Looking forward, several key challenges and research directions emerge:
- Deepening Mechanistic Understanding for Feature Engineering: Future progress relies on linking observable features from operational data (e.g., specific ICA curve distortions, subtle voltage profile shifts) directly to underlying physical degradation modes (LLI, LAM, CL). This will lead to more informative and robust Health Indicators (HIs).
- Advancing Physics-Informed and Hybrid Machine Learning: The development of fusion frameworks that seamlessly integrate governing physical principles (from EMs or ECMs) with the flexibility of ML (like GPs or Neural ODEs) is paramount. This promises models that are accurate, generalizable, and interpretable.
- Enabling Practical BMS Deployment: Research must focus on developing lightweight, computationally efficient algorithms suitable for embedded BMS hardware. This includes work on transfer learning to adapt models across different cells with minimal new data, and on lifelong learning algorithms that can update the SOH model as the battery ages.
- Scaling from Cell to Pack-Level SOH Estimation: Real-world applications use battery packs with cell-to-cell variations. Methods for accurately estimating the SOH of individual cells within a pack and deriving a holistic pack SOH, considering balancing and interconnect effects, are critically needed.

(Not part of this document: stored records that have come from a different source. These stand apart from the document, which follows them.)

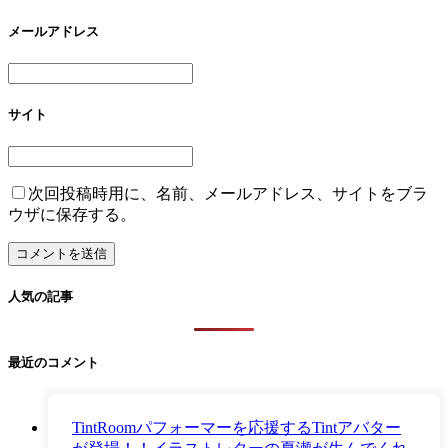
メールアドレス
サイト
次回投稿時用に、名前、メールアドレス、サイトをブラ
ウザに保存する。
人気の記事
最近のコメント
TintRoomパフォーマーを応援するTintアバター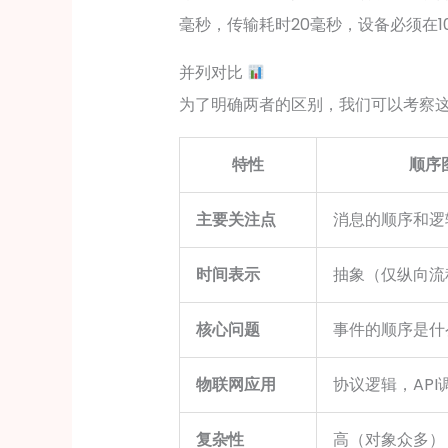
毫秒，传输耗时20毫秒，设备必须在
并列对比
为了明确两者的区别，我们可以考察
特性
顺序
主要关注点
消息的顺序和逻
时间表示
抽象（仅纵向流
核心问题
事件的顺序是什
物联网应用
协议逻辑，API
复杂性
高（对象众多）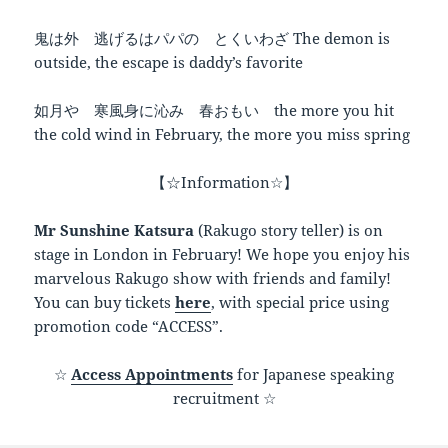
鬼は外 逃げるはパパの とくいわざ The demon is
outside, the escape is daddy’s favorite
如月や 寒風身に沁み 春おもい the more you hit
the cold wind in February, the more you miss spring
【☆Information☆】
Mr Sunshine Katsura
(Rakugo story teller) is on
stage in London in February! We hope you enjoy his
marvelous Rakugo show with friends and family!
You can buy tickets
here
, with special price using
promotion code “ACCESS”.
☆
Access Appointments
for Japanese speaking
recruitment ☆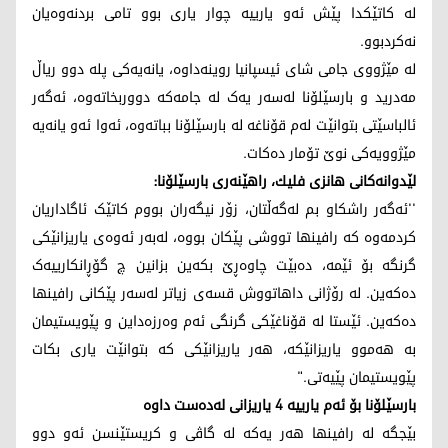
لە کاتێکدا پێش ئەو یارییە چوار یاری بوو تامی بردنەوەیان
نەکردبوو.
لە مێژووی جامی شای ئیسپانیا روینەداوە، یانەیەکی پلە دوو ریاڵ
مەدرید و بارسێلۆنا لەسەر یەک لە جامەکە دووربخاتەوە، ئەگەر
ئالباسێتی بتوانێت لەم قۆناغە لە بارسێلۆنا بباتەوە، ئەوا ئەو یانەیە
مێژوویەکی نوێ تۆمار دەکات.
لێدوانەكانی هانزی فلیك، راهێنەری بارسێلۆنا:
''ئەگەر راشکاو بم لەگەڵتان، زۆر نیگەران بووم کاتێک ئاگاداریان
کردمەوە کە رافینها تووشی پێکان بووە، لەبەر ئەوەی یاریزانێکی
گرنگە بۆ ئێمە، دەبێت چاوەڕێ بکەین بزانین چ گۆڕانکارییەک
دەکەین. لە رۆژانی داهاتووش قسەی زیاتر لەسەر پێکانی رافینها
دەکەین. ئێستا لە قۆناغێکی گرنگی ئەم وەرزەداین و پێویستیمان
بە هەموو یاریزانێکە، هەر یاریزانێکی کە بتوانێت یاری بکات
پێویستیمان پێیەتی."
بارسێلۆنا بۆ ئەم یارییە 4 یاریزانی لەدەست داوە
بێجگە لە رافینها هەر یەکە لە گاڤی و کریستێنسن ئەو دوو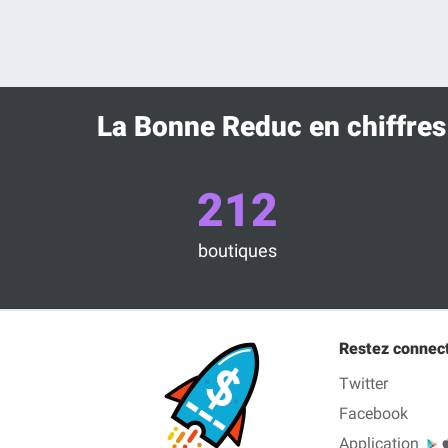
La Bonne Reduc en chiffres
212
boutiques
Restez connec
Twitter
Facebook
Application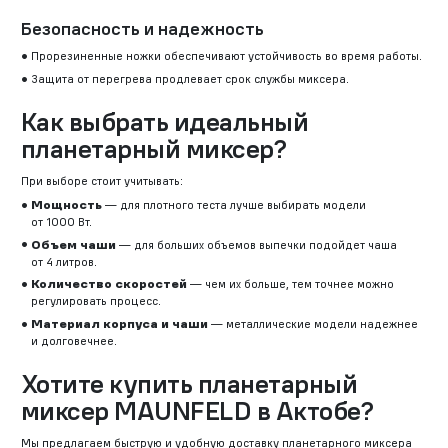
Безопасность и надежность
Прорезиненные ножки обеспечивают устойчивость во время работы.
Защита от перегрева продлевает срок службы миксера.
Как выбрать идеальный
планетарный миксер?
При выборе стоит учитывать:
Мощность
— для плотного теста лучше выбирать модели
от 1000 Вт.
Объем чаши
— для больших объемов выпечки подойдет чаша
от 4 литров.
Количество скоростей
— чем их больше, тем точнее можно
регулировать процесс.
Материал корпуса и чаши
— металлические модели надежнее
и долговечнее.
Хотите купить планетарный
миксер MAUNFELD в Актобе?
Мы предлагаем быструю и удобную доставку планетарного миксера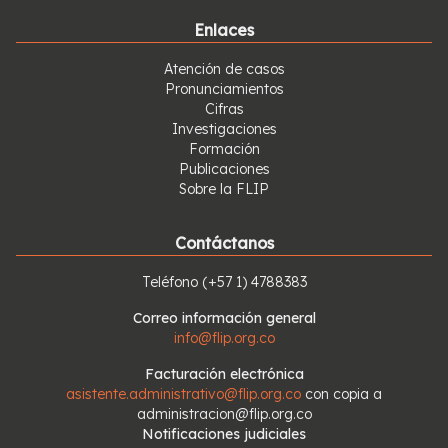
Enlaces
Atención de casos
Pronunciamientos
Cifras
Investigaciones
Formación
Publicaciones
Sobre la FLIP
Contáctanos
Teléfono
(+57 1) 4788383
Correo información general
info@flip.org.co
Facturación electrónica
asistente.administrativo@flip.org.co
con copia a
administracion@flip.org.co
Notificaciones judiciales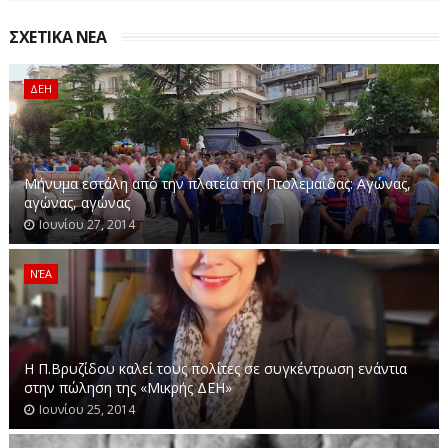
ΣΧΕΤΙΚΑ ΝΕΑ
ΔΕΗ
Μήνυμα εστάλη από την πλατεία της Πτολεμαΐδας: Αγώνας,
αγώνας, αγώνας
Ιουνίου 27, 2014
ΝΈΑ
Η Π.Βρυζίδου καλεί τους πολίτες σε συγκέντρωση ενάντια
στην πώληση της «Μικρής ΔΕΗ»
Ιουνίου 25, 2014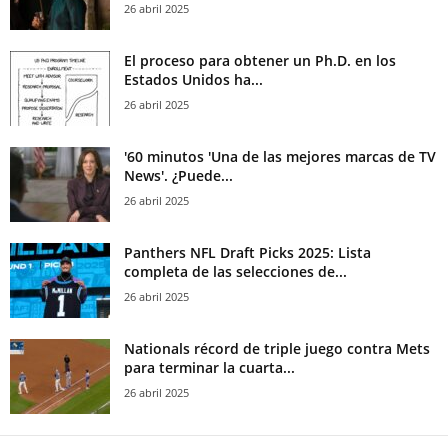
26 abril 2025
El proceso para obtener un Ph.D. en los
Estados Unidos ha...
26 abril 2025
'60 minutos 'Una de las mejores marcas de TV
News'. ¿Puede...
26 abril 2025
Panthers NFL Draft Picks 2025: Lista
completa de las selecciones de...
26 abril 2025
Nationals récord de triple juego contra Mets
para terminar la cuarta...
26 abril 2025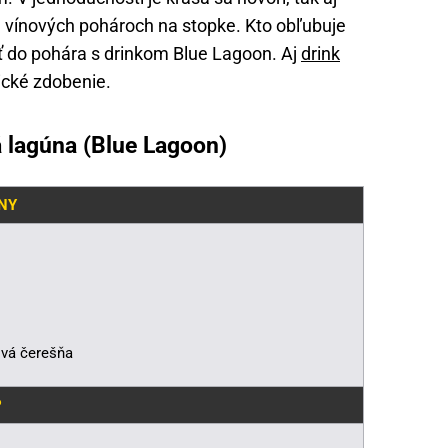
ch vínových pohároch na stopke. Kto obľubuje
žiť do pohára s drinkom Blue Lagoon. Aj
drink
ické zdobenie.
á lagúna (Blue Lagoon)
NY
ová čerešňa
P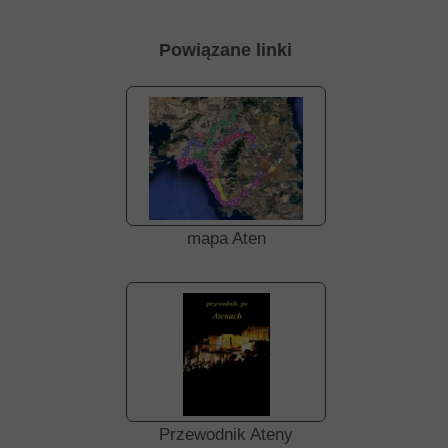
Powiązane linki
mapa Aten
Przewodnik Ateny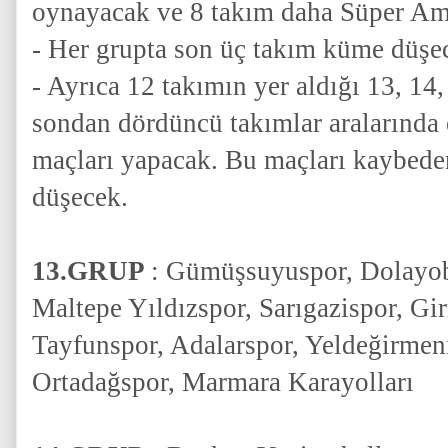
oynayacak ve 8 takım daha Süper Ama
- Her grupta son üç takım küme düşe
- Ayrıca 12 takımın yer aldığı 13, 14,
sondan dördüncü takımlar aralarında 
maçları yapacak. Bu maçları kaybed
düşecek.
13.GRUP
: Gümüşsuyuspor, Dolayob
Maltepe Yıldızspor, Sarıgazispor, Gi
Tayfunspor, Adalarspor, Yeldeğirmen
Ortadağspor, Marmara Karayolları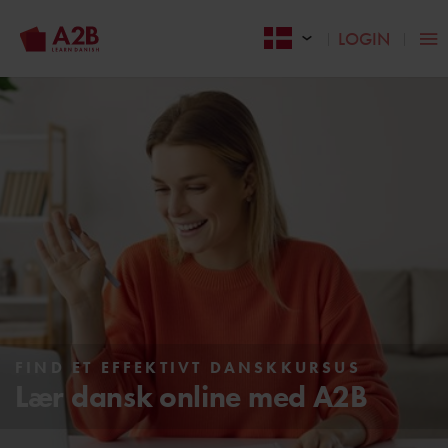
LOGIN
FIND ET EFFEKTIVT DANSKKURSUS
Lær dansk online med A2B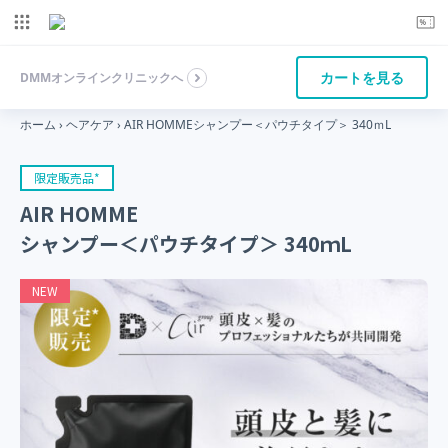
カートを見る
DMMオンラインクリニックへ
ホーム
›
ヘアケア
›
AIR HOMMEシャンプー＜パウチタイプ＞ 340ｍL
限定販売品*
AIR HOMME
シャンプー＜パウチタイプ＞ 340ｍL
NEW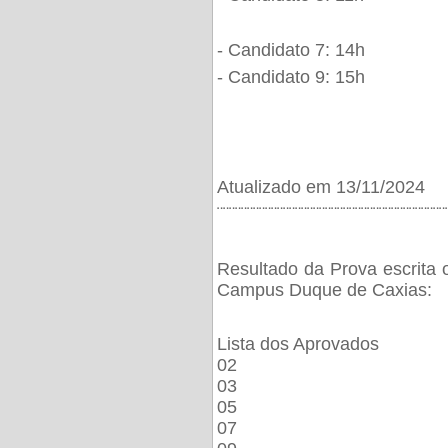
- Candidato 7: 14h
- Candidato 9: 15h
Atualizado em 13/11/2024
¨¨¨¨¨¨¨¨¨¨¨¨¨¨¨¨¨¨¨¨¨¨¨¨¨¨¨¨¨¨¨¨¨¨¨¨¨¨
Resultado da Prova escrita 
Campus Duque de Caxias:
Lista dos Aprovados
02
03
05
07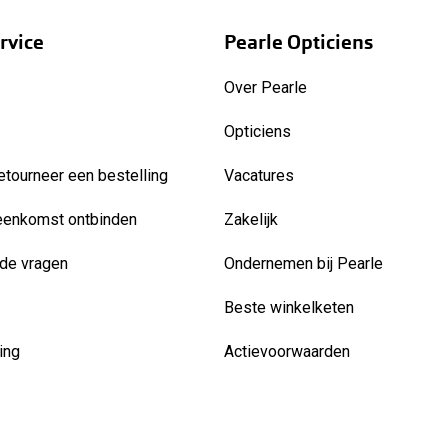
rvice
Pearle Opticiens
Over Pearle
Opticiens
etourneer een bestelling
Vacatures
eenkomst ontbinden
Zakelijk
de vragen
Ondernemen bij Pearle
Beste winkelketen
ing
Actievoorwaarden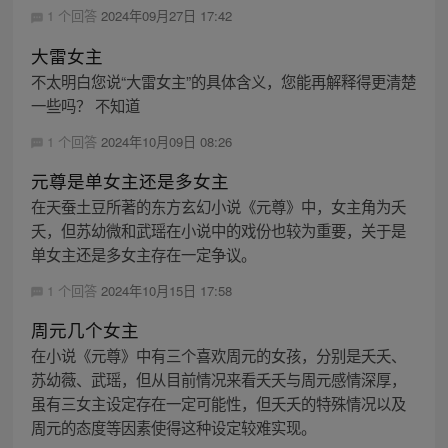
1 个回答
2024年09月27日 17:42
大雷女主
不太明白您说“大雷女主”的具体含义，您能再解释得更清楚
一些吗？ 不知道
1 个回答
2024年10月09日 08:26
元尊是单女主还是多女主
在天蚕土豆所著的东方玄幻小说《元尊》中，女主角为夭
夭，但苏幼微和武瑶在小说中的戏份也较为重要，关于是
单女主还是多女主存在一定争议。
1 个回答
2024年10月15日 17:58
周元几个女主
在小说《元尊》中有三个喜欢周元的女孩，分别是夭夭、
苏幼薇、武瑶，但从目前情况来看夭夭与周元感情深厚，
虽有三女主设定存在一定可能性，但夭夭的特殊情况以及
周元的态度等因素使得这种设定较难实现。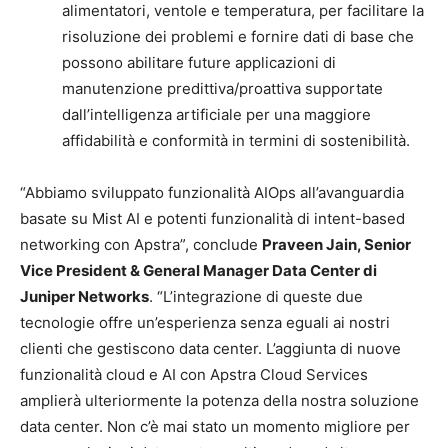
alimentatori, ventole e temperatura, per facilitare la
risoluzione dei problemi e fornire dati di base che
possono abilitare future applicazioni di
manutenzione predittiva/proattiva supportate
dall’intelligenza artificiale per una maggiore
affidabilità e conformità in termini di sostenibilità.
“Abbiamo sviluppato funzionalità AIOps all’avanguardia
basate su Mist AI e potenti funzionalità di intent-based
networking con Apstra”, conclude
Praveen Jain, Senior
Vice President & General Manager Data Center di
Juniper Networks
. “L’integrazione di queste due
tecnologie offre un’esperienza senza eguali ai nostri
clienti che gestiscono data center. L’aggiunta di nuove
funzionalità cloud e AI con Apstra Cloud Services
amplierà ulteriormente la potenza della nostra soluzione
data center. Non c’è mai stato un momento migliore per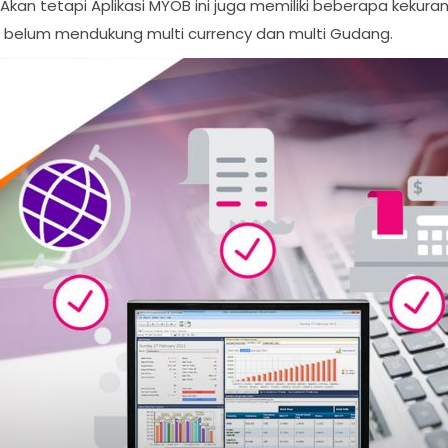
kan tetapi Aplikasi MYOB ini juga memiliki beberapa kekura
 belum mendukung multi currency dan multi Gudang.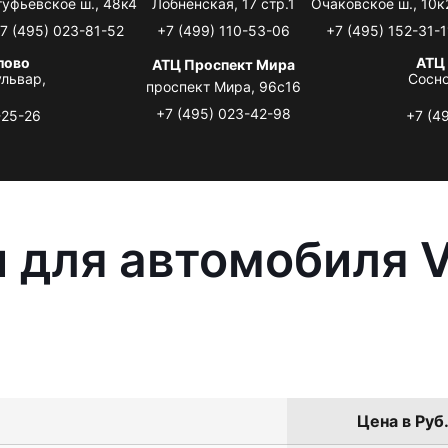
туфьевское ш., 48к4
Лобненская, 17 стр.1
Очаковское ш., 10к
7 (495) 023-81-52
+7 (499) 110-53-06
+7 (495) 152-31-1
лово
АТЦ
АТЦ Проспект Мира
львар,
Сосно
проспект Мира, 96с16
+7 (495) 023-42-98
-25-26
+7 (4
 для автомобиля 
Цена в Руб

- Leveraging New Sensor Data and Multi-Modal Fusion: Integrating data from novel in-situ sensors (for temperature distribution, gas evolution, mechanical strain) with traditional electrical measurements through multi-modal fusion techniques could unlock new levels of diagnostic and prognostic accuracy for the li ion battery.
In conclusion, while significant advances have been made, the pursuit of a universally robust, accurate, and practical SOH estimation method continues to drive innovation at the intersection of electrochemistry, control theory, and data science, ensuring the sustainable and safe future of lithium-ion battery technology.